■ The problem
Reproduce the first line of the material below and each line after it, exactly, through the line containing "brown stain shows", and give nothing more.

■ Data shown
_____
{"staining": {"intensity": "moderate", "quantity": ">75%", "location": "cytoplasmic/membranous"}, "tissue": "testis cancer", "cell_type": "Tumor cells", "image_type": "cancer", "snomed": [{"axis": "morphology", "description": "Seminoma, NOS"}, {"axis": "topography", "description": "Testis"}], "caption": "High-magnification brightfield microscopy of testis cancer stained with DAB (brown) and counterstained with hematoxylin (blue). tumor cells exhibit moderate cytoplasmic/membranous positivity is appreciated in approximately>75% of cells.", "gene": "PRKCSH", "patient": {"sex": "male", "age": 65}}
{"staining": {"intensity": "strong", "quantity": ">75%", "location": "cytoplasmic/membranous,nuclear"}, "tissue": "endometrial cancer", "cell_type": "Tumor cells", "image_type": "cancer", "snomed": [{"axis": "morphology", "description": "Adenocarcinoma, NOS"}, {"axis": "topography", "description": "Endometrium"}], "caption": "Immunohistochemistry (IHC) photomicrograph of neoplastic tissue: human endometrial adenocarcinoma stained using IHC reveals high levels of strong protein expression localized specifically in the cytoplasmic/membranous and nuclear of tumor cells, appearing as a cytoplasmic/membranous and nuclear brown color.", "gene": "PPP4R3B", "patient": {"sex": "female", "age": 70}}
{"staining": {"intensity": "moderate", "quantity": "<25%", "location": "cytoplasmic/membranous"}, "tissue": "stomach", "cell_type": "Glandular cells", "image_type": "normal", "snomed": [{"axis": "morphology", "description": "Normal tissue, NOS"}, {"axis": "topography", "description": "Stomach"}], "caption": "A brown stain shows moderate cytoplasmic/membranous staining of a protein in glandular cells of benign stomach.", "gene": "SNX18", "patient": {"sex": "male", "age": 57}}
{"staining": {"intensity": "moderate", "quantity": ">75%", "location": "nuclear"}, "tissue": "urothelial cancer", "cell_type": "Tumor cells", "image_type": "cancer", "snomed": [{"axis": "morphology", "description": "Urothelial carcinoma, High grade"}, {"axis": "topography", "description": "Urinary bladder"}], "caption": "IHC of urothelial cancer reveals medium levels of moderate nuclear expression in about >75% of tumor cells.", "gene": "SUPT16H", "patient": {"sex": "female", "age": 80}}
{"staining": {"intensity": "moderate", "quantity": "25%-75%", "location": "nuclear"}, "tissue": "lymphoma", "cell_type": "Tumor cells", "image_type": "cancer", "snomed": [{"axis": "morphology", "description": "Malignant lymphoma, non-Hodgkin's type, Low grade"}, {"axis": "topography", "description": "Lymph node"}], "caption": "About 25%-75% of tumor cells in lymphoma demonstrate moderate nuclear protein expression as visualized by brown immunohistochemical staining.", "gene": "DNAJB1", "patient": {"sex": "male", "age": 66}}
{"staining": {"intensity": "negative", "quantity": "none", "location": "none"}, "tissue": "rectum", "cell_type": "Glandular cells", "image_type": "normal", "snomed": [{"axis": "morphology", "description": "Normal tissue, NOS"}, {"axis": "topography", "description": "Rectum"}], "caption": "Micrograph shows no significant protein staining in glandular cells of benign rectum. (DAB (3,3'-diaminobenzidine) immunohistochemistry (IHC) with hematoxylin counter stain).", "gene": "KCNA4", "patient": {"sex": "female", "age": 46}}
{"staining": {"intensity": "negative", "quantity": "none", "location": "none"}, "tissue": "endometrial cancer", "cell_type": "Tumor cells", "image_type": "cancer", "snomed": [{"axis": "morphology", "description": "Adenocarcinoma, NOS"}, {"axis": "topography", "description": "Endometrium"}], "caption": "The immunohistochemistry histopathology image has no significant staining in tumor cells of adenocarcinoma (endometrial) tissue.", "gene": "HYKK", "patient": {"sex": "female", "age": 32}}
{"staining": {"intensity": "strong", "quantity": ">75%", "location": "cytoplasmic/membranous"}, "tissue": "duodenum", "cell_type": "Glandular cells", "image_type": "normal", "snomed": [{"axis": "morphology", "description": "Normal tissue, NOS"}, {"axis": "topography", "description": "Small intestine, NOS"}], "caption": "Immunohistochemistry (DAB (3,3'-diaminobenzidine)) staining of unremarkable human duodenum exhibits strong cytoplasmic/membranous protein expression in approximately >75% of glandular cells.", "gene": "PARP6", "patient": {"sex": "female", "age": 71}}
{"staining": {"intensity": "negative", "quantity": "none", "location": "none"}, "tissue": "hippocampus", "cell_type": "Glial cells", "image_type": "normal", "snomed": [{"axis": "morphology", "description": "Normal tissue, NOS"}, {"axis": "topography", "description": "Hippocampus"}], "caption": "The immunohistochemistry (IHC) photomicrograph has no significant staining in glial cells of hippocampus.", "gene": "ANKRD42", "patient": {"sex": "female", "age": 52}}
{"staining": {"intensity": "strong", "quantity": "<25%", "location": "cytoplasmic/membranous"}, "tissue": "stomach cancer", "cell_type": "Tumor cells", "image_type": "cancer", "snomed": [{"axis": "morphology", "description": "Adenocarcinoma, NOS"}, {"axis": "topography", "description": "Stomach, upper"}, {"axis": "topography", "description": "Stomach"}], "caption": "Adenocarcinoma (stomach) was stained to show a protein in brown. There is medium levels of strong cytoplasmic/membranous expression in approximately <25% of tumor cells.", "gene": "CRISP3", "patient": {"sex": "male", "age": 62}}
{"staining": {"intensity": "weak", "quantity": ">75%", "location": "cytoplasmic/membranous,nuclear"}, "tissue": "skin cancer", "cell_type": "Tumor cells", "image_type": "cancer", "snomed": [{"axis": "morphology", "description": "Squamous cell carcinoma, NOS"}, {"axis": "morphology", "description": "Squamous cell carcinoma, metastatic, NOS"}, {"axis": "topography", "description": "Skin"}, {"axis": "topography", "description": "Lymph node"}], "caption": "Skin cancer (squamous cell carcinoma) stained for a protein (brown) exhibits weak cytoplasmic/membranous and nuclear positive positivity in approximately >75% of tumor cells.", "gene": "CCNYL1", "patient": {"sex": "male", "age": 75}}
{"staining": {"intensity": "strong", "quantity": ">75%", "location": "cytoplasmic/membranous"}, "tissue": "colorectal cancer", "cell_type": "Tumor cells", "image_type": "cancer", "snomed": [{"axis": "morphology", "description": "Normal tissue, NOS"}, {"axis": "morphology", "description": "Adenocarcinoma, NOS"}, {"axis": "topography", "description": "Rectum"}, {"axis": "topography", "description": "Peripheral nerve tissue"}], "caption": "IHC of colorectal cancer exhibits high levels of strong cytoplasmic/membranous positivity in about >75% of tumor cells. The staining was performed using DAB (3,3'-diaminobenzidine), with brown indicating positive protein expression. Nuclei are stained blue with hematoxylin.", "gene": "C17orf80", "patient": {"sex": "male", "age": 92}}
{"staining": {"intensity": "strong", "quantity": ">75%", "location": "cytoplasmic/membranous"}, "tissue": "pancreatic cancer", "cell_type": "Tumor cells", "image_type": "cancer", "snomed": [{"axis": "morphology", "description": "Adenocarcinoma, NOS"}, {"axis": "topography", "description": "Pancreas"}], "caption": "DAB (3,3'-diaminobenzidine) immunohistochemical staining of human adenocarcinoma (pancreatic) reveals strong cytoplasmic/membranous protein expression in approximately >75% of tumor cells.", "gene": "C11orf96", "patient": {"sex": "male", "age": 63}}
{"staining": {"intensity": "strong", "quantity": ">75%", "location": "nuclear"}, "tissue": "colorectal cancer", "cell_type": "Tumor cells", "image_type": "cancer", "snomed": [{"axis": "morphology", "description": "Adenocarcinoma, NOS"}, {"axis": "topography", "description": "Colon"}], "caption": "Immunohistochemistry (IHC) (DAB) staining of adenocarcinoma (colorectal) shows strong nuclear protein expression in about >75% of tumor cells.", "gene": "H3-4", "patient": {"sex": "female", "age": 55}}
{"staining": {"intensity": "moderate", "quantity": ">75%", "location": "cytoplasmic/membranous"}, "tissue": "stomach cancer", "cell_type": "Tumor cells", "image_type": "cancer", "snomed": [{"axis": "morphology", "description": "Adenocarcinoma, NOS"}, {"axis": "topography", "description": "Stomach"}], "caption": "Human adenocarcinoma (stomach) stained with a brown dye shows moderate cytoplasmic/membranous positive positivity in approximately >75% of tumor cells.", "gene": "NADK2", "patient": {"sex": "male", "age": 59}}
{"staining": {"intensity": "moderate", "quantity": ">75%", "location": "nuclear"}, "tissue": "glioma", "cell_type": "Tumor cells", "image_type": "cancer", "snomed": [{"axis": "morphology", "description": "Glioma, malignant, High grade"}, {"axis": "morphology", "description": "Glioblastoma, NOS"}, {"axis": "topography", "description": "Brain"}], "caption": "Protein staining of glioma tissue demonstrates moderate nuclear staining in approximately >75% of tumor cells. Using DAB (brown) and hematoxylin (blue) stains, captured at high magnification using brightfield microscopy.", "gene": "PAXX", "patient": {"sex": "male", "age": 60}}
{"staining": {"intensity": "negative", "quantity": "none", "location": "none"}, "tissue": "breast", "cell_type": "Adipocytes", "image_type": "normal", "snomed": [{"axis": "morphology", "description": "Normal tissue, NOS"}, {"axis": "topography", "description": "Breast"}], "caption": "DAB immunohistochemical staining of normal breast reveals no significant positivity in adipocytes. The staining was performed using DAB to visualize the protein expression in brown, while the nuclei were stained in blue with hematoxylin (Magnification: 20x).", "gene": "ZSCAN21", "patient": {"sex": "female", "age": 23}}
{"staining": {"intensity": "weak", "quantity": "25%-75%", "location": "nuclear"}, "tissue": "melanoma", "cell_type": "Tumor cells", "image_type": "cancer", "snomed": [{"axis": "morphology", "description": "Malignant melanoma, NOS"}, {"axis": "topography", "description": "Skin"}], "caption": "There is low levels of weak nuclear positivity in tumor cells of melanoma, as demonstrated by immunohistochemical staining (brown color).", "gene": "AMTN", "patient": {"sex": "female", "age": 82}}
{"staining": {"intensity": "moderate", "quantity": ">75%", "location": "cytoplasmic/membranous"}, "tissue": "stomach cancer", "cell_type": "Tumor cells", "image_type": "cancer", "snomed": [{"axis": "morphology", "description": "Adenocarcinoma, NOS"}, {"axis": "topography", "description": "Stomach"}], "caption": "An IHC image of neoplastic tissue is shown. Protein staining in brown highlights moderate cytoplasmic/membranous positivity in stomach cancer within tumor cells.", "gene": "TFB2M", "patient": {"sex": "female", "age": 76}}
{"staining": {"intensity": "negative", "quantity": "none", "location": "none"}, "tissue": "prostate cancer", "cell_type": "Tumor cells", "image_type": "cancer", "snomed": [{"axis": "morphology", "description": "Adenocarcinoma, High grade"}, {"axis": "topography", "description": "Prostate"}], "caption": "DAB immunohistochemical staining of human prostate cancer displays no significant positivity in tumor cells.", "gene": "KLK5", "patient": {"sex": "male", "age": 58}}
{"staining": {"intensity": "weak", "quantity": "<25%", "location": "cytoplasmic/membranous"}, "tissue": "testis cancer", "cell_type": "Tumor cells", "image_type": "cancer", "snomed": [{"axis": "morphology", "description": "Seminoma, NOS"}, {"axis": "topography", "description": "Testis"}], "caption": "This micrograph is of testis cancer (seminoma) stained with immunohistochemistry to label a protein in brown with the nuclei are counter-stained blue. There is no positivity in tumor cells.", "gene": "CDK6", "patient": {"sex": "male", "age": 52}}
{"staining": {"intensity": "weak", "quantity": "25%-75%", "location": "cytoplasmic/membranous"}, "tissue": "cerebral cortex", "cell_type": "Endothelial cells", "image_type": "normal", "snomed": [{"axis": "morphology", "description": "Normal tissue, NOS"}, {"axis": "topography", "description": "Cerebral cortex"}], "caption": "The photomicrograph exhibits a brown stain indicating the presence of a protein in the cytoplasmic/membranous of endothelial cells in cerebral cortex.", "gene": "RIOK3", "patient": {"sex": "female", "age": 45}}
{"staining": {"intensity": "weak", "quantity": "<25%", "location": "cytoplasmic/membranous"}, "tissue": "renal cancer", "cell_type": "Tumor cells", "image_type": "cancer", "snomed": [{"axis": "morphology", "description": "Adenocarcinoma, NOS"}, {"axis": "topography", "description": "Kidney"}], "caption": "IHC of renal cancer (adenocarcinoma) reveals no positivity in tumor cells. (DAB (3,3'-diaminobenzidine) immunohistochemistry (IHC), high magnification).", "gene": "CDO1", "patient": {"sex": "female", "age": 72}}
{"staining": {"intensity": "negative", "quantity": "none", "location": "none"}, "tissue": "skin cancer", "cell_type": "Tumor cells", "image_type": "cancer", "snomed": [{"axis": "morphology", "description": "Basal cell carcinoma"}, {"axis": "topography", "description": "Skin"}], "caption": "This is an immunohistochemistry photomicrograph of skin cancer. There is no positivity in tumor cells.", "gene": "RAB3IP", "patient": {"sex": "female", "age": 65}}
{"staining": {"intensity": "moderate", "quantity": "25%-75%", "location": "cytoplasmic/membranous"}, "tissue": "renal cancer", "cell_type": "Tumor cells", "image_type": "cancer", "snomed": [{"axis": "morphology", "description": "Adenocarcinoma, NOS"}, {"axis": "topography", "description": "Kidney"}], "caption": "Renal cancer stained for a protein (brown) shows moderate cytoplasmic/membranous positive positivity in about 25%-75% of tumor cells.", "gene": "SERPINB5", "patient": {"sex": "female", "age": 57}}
_____
■ Reply
{"staining": {"intensity": "moderate", "quantity": ">75%", "location": "cytoplasmic/membranous"}, "tissue": "testis cancer", "cell_type": "Tumor cells", "image_type": "cancer", "snomed": [{"axis": "morphology", "description": "Seminoma, NOS"}, {"axis": "topography", "description": "Testis"}], "caption": "High-magnification brightfield microscopy of testis cancer stained with DAB (brown) and counterstained with hematoxylin (blue). tumor cells exhibit moderate cytoplasmic/membranous positivity is appreciated in approximately>75% of cells.", "gene": "PRKCSH", "patient": {"sex": "male", "age": 65}}
{"staining": {"intensity": "strong", "quantity": ">75%", "location": "cytoplasmic/membranous,nuclear"}, "tissue": "endometrial cancer", "cell_type": "Tumor cells", "image_type": "cancer", "snomed": [{"axis": "morphology", "description": "Adenocarcinoma, NOS"}, {"axis": "topography", "description": "Endometrium"}], "caption": "Immunohistochemistry (IHC) photomicrograph of neoplastic tissue: human endometrial adenocarcinoma stained using IHC reveals high levels of strong protein expression localized specifically in the cytoplasmic/membranous and nuclear of tumor cells, appearing as a cytoplasmic/membranous and nuclear brown color.", "gene": "PPP4R3B", "patient": {"sex": "female", "age": 70}}
{"staining": {"intensity": "moderate", "quantity": "<25%", "location": "cytoplasmic/membranous"}, "tissue": "stomach", "cell_type": "Glandular cells", "image_type": "normal", "snomed": [{"axis": "morphology", "description": "Normal tissue, NOS"}, {"axis": "topography", "description": "Stomach"}], "caption": "A brown stain shows moderate cytoplasmic/membranous staining of a protein in glandular cells of benign stomach.", "gene": "SNX18", "patient": {"sex": "male", "age": 57}}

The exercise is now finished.